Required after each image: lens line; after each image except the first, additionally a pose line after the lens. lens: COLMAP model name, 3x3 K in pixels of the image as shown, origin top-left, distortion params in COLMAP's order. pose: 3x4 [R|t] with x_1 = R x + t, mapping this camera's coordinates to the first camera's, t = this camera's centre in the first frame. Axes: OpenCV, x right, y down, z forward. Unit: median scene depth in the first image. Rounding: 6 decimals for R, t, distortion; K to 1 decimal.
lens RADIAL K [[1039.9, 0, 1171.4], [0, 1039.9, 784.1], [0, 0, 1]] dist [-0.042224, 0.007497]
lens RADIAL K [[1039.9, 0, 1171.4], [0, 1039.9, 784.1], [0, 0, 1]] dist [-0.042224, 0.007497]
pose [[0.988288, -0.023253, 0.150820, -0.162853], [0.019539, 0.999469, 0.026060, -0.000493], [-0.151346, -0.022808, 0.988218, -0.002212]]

#####

What is required: All the lines of the material above must be given again exactly.

Expected answer:
Required after each image: lens line; after each image except the first, additionally a pose line after the lens. lens: COLMAP model name, 3x3 K in pixels of the image as shown, origin top-left, distortion params in COLMAP's order. pose: 3x4 [R|t] with x_1 = R x + t, mapping this camera's coordinates to the first camera's, t = this camera's centre in the first frame. Axes: OpenCV, x right, y down, z forward. Unit: median scene depth in the first image. Rounding: 6 decimals for R, t, distortion; K to 1 decimal.
lens RADIAL K [[1039.9, 0, 1171.4], [0, 1039.9, 784.1], [0, 0, 1]] dist [-0.042224, 0.007497]
lens RADIAL K [[1039.9, 0, 1171.4], [0, 1039.9, 784.1], [0, 0, 1]] dist [-0.042224, 0.007497]
pose [[0.988288, -0.023253, 0.150820, -0.162853], [0.019539, 0.999469, 0.026060, -0.000493], [-0.151346, -0.022808, 0.988218, -0.002212]]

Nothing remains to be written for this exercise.